Ainda que condenado, Bolsonaro jamais reverá seus gigantescos erros na pandemia. Fernando Gabeira para o Globo:
Quando
saiu o relatório da CPI da Covid, Flávio Bolsonaro disse que seu pai o
receberia com uma gargalhada típica do Bolsonaro. Não há graça nenhuma
em ser acusado de crimes contra a humanidade, algo tipificado pela
Convenção de Roma e adotado pela ONU.
Depois
daquela frase “minha vida aqui é uma desgraça”, Bolsonaro confessou,
recentemente, que chora no banheiro. Esconde da mulher, que o acha o
machão dos machões e, estupidamente, perde uma chance de chorar no ombro
dela. Mas o que esperar do machão dos machões?
O
único consolo que Bolsonaro pode encontrar nessa acusação é a chance de
responder a quem o chama de genocida: “Alto lá! Genocida não, apenas
cometi alguns crimes contra a humanidade”.

════════════════════

De acordo com o trecho do documento, como Flávio Bolsonaro disse que o pai receberia o relatório da CPI da Covid? Os registros abaixo provêm de uma fonte distinta do trecho do documento.

- Material de estudo
════════════════════

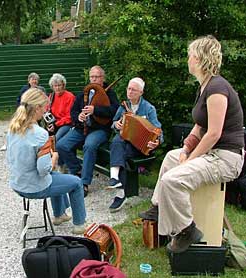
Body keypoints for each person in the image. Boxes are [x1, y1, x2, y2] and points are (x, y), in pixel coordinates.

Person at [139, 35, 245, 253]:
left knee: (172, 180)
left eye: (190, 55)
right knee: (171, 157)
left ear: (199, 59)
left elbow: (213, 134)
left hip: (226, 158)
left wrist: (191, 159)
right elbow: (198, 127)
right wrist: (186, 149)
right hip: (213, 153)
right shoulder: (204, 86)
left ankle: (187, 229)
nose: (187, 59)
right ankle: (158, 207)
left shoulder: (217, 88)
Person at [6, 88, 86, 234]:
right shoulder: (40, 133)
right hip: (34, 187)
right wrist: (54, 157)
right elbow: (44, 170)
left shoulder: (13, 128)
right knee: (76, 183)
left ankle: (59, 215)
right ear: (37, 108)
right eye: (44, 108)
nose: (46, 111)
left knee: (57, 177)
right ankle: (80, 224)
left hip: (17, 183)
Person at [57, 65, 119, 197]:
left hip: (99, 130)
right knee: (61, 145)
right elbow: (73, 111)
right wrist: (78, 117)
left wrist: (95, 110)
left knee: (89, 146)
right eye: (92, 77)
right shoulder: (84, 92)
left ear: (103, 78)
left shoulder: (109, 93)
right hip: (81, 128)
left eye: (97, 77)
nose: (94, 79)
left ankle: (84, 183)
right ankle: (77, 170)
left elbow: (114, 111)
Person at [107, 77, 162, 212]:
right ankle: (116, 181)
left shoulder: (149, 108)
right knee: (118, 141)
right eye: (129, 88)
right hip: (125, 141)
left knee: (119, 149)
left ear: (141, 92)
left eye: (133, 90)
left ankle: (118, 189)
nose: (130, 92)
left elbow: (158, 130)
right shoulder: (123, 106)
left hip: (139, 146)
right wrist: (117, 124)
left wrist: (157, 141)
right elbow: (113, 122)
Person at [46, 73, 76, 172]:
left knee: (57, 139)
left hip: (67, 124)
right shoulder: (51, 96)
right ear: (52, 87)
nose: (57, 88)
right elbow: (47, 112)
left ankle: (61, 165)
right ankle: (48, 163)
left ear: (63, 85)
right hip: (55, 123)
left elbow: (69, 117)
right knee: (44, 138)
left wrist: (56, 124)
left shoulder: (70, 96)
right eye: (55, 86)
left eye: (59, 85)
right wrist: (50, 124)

════════════════════

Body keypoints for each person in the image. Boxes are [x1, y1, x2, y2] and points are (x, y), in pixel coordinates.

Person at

════════════════════

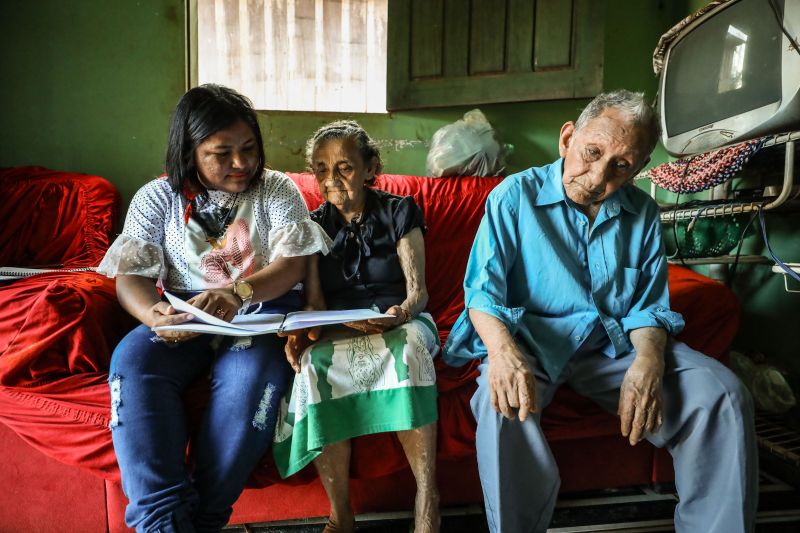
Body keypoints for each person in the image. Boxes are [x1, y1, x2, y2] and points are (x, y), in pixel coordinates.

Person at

════════════════════

- Área de resposta
Com uma gargalhada típica do Bolsonaro.